The fact that participants in the sleep group engaged in relearning was also critical for their improved long-term performance. In a follow-up to the main experiment, a control group of 20 additional participants followed nearly all of the same procedures as the sleep group, including training at the same times of day and sleeping after initial learning. However, in place of the relearning session, these participants only briefly practiced the list of word pairs one time. Without relearning, their subsequent recall performance was no better than the wake group. Thus, it was the combination of sleeping after initial learning, plus engaging in relearning itself, that generated long-term memory benefits.

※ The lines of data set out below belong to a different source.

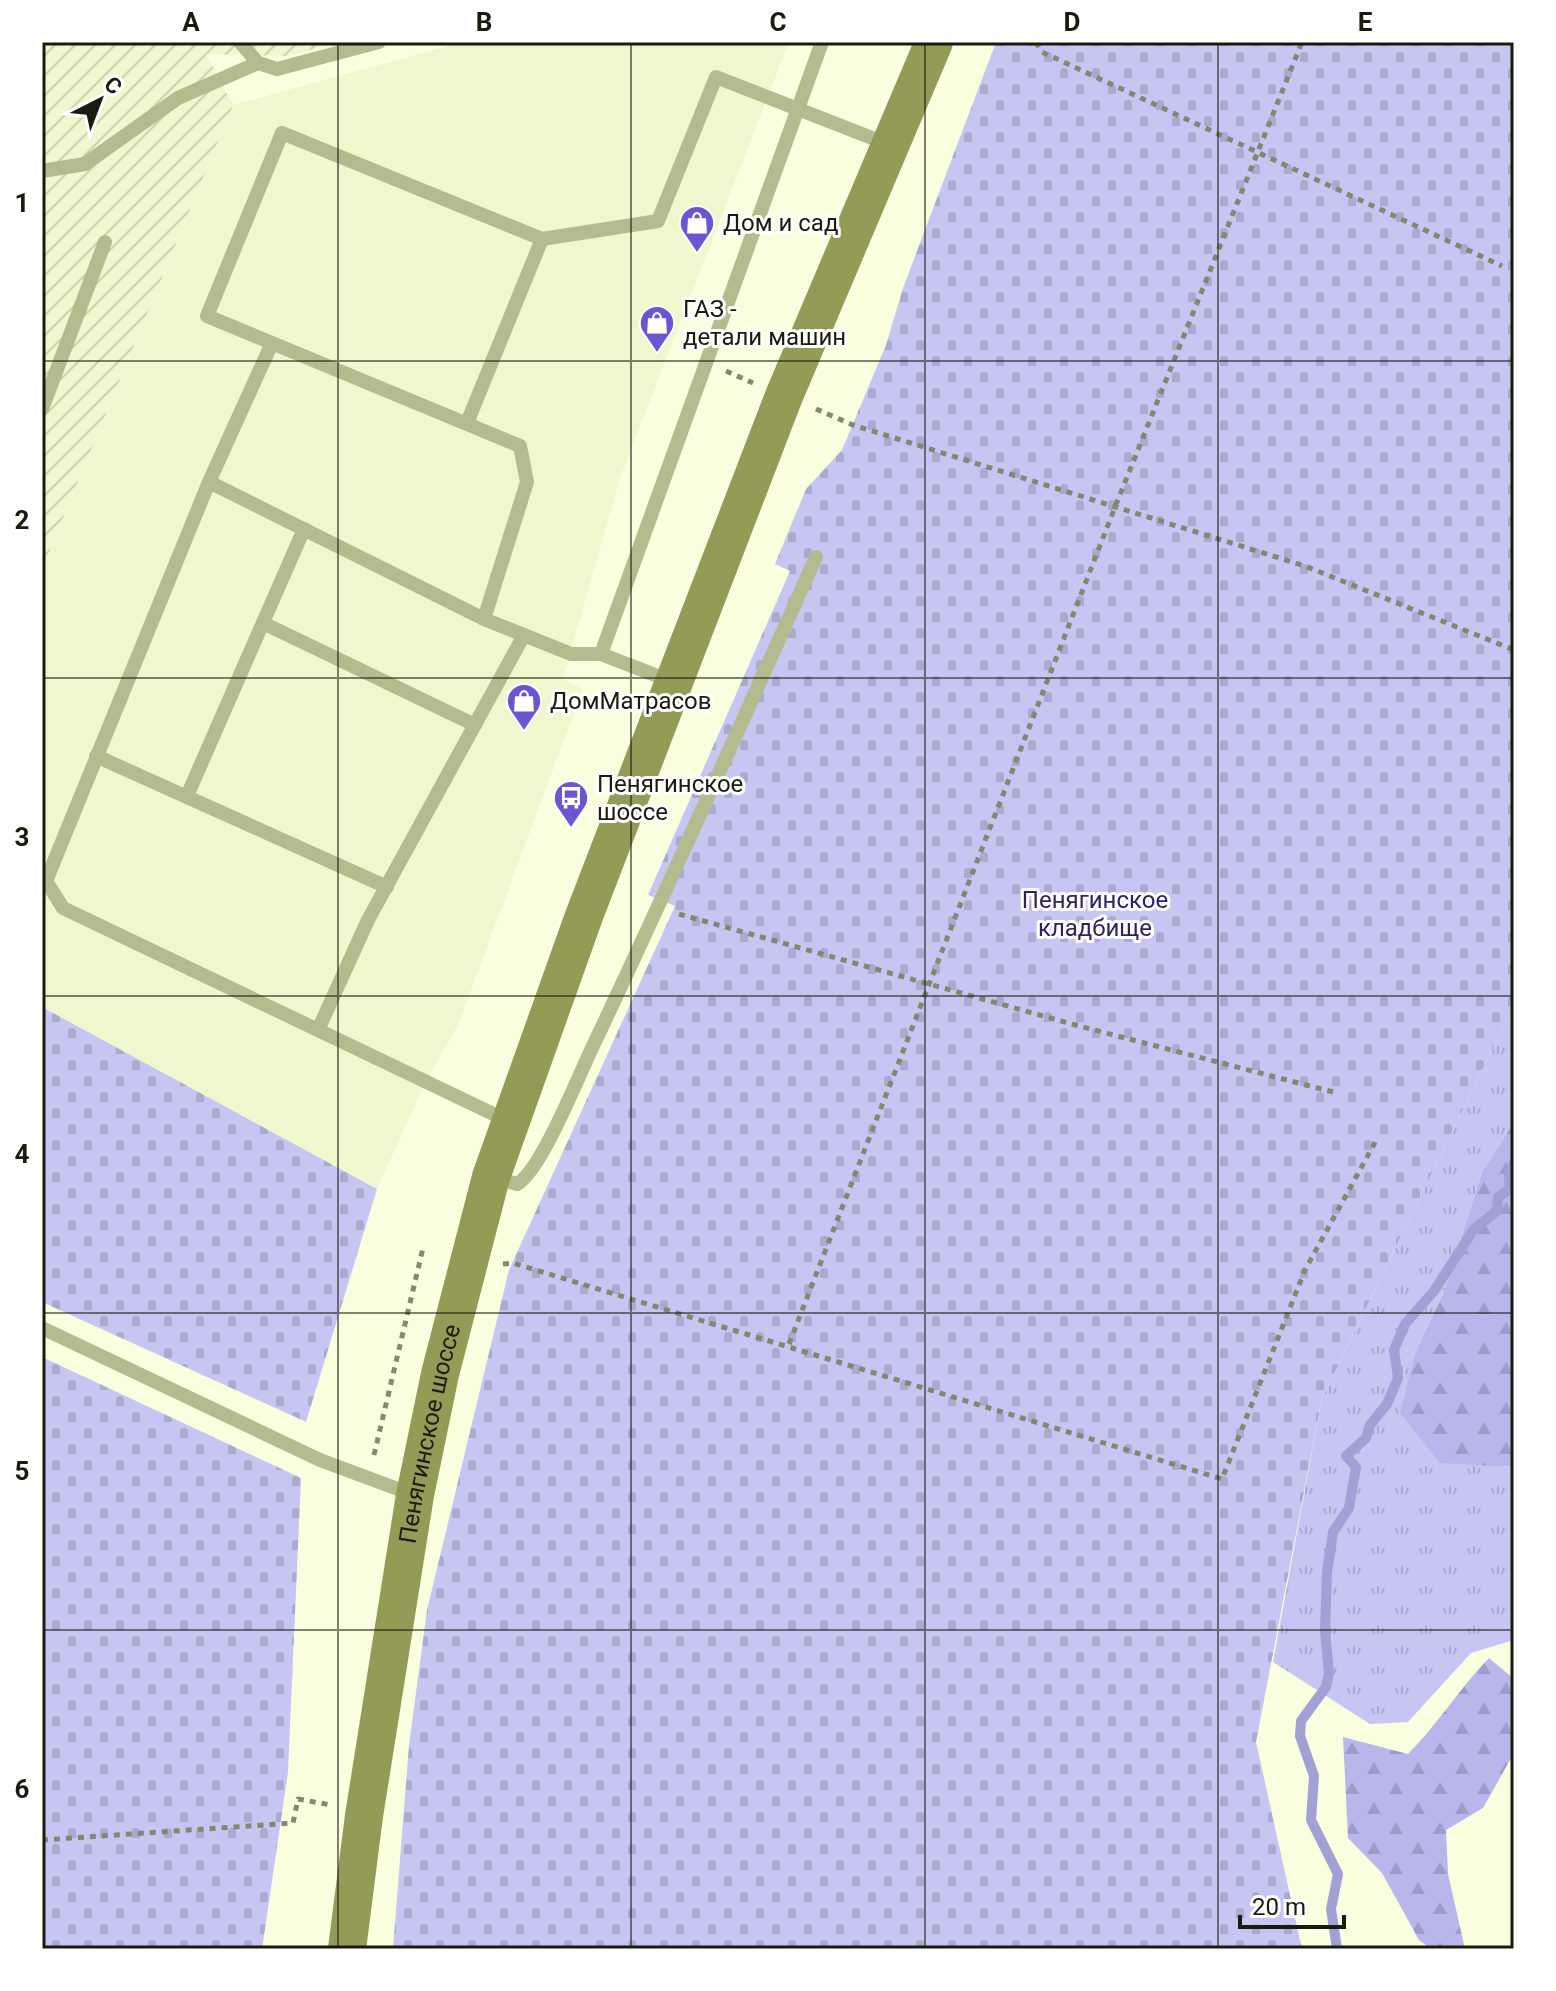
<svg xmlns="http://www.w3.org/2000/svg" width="1556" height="1991" font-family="Roboto,sans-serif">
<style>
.built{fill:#f0f6ce}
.industrial{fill:url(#industrial-furrows)}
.grass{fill:url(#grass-tufts)}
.forest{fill:url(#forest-firs)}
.cemetery{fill:url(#cemetery-stones)}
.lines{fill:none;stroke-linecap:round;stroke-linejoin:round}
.stream{stroke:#a2a0d5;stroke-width:10}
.path{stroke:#848772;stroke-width:5;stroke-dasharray:6 6;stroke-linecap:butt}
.lane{stroke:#b4bb8e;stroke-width:14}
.secondary{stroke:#939b57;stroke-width:38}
.grid{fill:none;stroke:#191b0f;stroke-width:2;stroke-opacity:0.55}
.labels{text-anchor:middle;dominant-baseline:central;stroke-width:6;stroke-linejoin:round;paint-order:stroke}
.poi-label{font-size:24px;fill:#191b0f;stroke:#fff;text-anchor:start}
.park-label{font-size:24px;fill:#2e2361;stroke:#fff}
.street-label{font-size:24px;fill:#191b0f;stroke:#fff}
.neatline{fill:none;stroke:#191b0f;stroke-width:3}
.grid-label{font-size:26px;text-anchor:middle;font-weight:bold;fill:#191b0f}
</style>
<defs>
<pattern id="industrial-furrows" width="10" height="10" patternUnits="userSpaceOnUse" patternTransform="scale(2)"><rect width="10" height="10" fill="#f0f6ce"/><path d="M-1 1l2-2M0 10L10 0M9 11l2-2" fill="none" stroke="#cdd2b0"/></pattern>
<pattern id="grass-tufts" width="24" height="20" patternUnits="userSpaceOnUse" patternTransform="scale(2)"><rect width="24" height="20" fill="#c7c6f3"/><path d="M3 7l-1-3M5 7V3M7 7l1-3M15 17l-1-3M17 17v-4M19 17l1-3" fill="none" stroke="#aaaacf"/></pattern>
<pattern id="forest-firs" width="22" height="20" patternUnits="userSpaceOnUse" patternTransform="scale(2)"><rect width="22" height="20" fill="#b8b6eb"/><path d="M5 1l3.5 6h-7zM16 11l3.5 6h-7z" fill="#9e9cc8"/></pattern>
<pattern id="cemetery-stones" width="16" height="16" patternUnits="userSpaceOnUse" patternTransform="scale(2)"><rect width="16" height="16" fill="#c7c6f3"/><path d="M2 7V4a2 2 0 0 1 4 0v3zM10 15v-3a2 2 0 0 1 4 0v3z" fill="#aaaacf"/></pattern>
</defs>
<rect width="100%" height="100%" fill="#f9fede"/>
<polygon class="built" points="463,42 789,42 621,475 563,679 583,689 458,1025 426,1081 377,1189 42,1007 42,569 233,105"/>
<polygon class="industrial" points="42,42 340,42 287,56 206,54 233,105 42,569"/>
<polygon class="grass" points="1514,1005 1514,1122 1482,1172 1444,1292 1416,1351 1504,1467 1514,1467 1514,1640 1471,1653 1408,1722 1370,1724 1273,1662 1322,1398"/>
<g class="forest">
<polygon points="1514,1122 1514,1467 1440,1463 1400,1413 1416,1351 1444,1292 1482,1172"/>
<path d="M1489,1658l25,21v74l-31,55 -37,22 2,44 17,75h-34l-12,-9 -37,-67 -34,-35 -5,-101 65,17c30,-30 51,-65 81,-96z"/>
</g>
<g class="cemetery">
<polygon points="996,42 1514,42 1514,1005 1322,1398 1256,1742 1302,1949 393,1949 409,1745 427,1610 509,1270 675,906 648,895 790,571 775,564 806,489 842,450 886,345 903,288"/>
<polygon points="42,1007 377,1189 306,1422 42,1302"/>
<polygon points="42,1357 301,1478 288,1772 262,1949 42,1949"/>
</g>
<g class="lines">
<polyline class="stream" points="1337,1949 1331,1909 1338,1874 1311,1820 1314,1776 1300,1736 1301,1721 1326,1687 1329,1673 1325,1631 1327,1572 1333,1532 1349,1508 1356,1467 1346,1456 1366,1438 1370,1425 1387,1404 1398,1378 1394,1350 1405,1324 1434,1291 1474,1229 1497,1211 1498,1197 1510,1189 1509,1175 1514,1162"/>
<g class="path">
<polyline points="1036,42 1042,52 1502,266"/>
<polyline points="726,371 753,383"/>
<polyline points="816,409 853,425 1305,566 1514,650"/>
<polyline points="679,914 1079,1026 1333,1092"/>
<polyline points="503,1264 513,1263 1222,1479 1305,1270 1378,1137"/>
<polyline points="789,1344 1115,507 1302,42"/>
<polyline points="374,1455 423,1248"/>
<polyline points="42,1840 293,1823 298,1799 331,1805"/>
</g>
<g class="lane">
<polyline points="240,42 258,63 277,69 379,42"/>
<polyline points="42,171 85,164 178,98 258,63"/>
<polyline points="542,239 658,221 716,77 890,145"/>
<polyline points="272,343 207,316 282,133 542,239 467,423"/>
<polyline points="42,409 105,242"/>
<polyline points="209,482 272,343 520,446 527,482 484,619"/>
<polyline points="263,623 475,725"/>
<polyline points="673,682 601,654 822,42"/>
<polyline points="96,756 387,887"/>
<polyline points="187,796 304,529"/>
<polyline points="318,1030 368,920 524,635"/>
<polyline points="508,1121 63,908 46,881 209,482 484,619 571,654 601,654"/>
<path d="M491,1177l26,7c24,-13 61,-107 75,-136 77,-162 150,-326 224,-491"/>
<polyline points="42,1328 320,1460 414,1495"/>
</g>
<path class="secondary" id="s1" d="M347,1949l17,-133 51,-321 25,-121 51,-197 93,-261 200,-520 150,-354"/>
</g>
<path class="grid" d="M338,42v1907M631,42v1907M925,42v1907M1218,42v1907M42,361h1472M42,678h1472M42,996h1472M42,1313h1472M42,1630h1472"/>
<defs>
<symbol id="shop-pin" viewBox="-11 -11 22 30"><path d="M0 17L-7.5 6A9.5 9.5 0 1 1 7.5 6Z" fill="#6a56d0" stroke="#fff"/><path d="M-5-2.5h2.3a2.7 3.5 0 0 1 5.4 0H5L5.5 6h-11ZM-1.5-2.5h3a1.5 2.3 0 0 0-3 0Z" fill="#fff"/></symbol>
<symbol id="bus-pin" viewBox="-11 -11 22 30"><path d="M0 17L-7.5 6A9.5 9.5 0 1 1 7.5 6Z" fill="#6a56d0" stroke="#fff"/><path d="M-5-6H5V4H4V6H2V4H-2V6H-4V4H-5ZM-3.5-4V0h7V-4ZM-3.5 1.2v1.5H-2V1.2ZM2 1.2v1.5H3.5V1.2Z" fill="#fff"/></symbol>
</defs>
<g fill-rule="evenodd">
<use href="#shop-pin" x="677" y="203" width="40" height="54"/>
<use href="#shop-pin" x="637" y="303" width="40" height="54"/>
<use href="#shop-pin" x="504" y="681" width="40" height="54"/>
<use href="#bus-pin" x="551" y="778" width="40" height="54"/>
</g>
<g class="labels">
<g class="poi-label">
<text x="723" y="223">Дом и сад</text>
<text x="683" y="309">ГАЗ -<tspan x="683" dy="28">детали машин</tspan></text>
<text x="550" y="701">ДомМатрасов</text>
<text x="597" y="784">Пенягинское<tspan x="597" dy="28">шоссе</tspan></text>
</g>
<g class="park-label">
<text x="1095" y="900">Пенягинское<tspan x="1095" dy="28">кладбище</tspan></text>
</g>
<g class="street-label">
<text stroke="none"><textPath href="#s1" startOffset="522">Пенягинское шоссе</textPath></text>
</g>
</g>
<rect width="1556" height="1991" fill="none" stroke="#ffffff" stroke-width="88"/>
<g transform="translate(100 100) rotate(42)" stroke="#ffffff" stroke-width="6" paint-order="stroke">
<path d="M0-6L14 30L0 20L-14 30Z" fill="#191b0f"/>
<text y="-12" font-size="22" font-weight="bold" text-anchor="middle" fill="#191b0f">С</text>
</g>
<path d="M1240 1915v12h104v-12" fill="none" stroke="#191b0f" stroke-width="4"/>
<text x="1252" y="1915" font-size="24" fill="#191b0f" stroke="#ffffff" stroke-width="6" paint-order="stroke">20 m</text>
<rect x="44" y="44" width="1468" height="1903" class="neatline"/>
<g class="grid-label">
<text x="191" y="31">A</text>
<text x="484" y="31">B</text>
<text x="778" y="31">C</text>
<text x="1072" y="31">D</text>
<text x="1365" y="31">E</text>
<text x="22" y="212">1</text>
<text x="22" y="529">2</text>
<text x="22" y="846">3</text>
<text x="22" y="1163">4</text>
<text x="22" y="1480">5</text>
<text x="22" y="1798">6</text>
</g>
</svg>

Mazza and her colleagues interpreted their results as evidence that sleep “transforms” memories, making the effects of initial learning stronger and empowering subsequent relearning. By this interpretation, sleep not only prevents memories from being forgotten, it also makes it easier to restore memories during relearning. In support of this conclusion, the authors noted that total sleep time was positively correlated with recall and relearning performance (the longer participants slept, the better they tended to do on both). This pattern, similar to that observed in prior research, is consistent with two possibilities: either a sleep-specific mechanism boosts learning, which sets the stage for improved relearning, or sleep allows regularly occurring learning processes to occur without interference, which also boosts memory and expedites relearning. Both possibilities remain viable in this and related research, thus inviting future studies to tease the two apart.
Moreover, while this latest study reveals an important and largely unknown potential benefit of sleep, it remains to be determined whether the same benefits will manifest in other circumstances (such as when relearning non-verbal materials). It is also important to note that Mazza and her colleagues had their sleep and wake groups train at different times of day. In a recent meta-analysis of sleep and motor learning research, Tim Rickard and I found that such “varied time” experimental designs often yield better performance in sleep vs. wake groups regardless of whether there is a sleep-specific learning benefit. This may be due to the fact that humans vary in fatigue levels, alertness, and other characteristics according to the time of day and their natural urge to sleep—differences that may not necessarily manifest in the sleepiness surveys that participants of sleep studies are often asked to take (as occurred in the present study). Further research in which the sleep and wake groups are not subjected to such widely divergent schedules is needed to address this issue.
At present, these new results suggest that sleeping between study sessions can be a particularly potent learning strategy, and especially when learners take the time to repeatedly revisit and relearn in order to achieve a high level of performance. For instance, if a set of materials needs to be completely mastered, such as an official manual in preparation for a licensure exam, then those materials should be repeatedly studied across multiple study sessions and in between periods of sleep. Scheduling those study sessions to occur shortly before going to bed is also likely to improve future remembering and relearning. In a world where an uninterrupted night of sleep seems to be increasingly rare—and many of us try expensive and unproven ways to improve learning and memory—these may be some of the most compelling reasons yet to embrace the Land of Nod.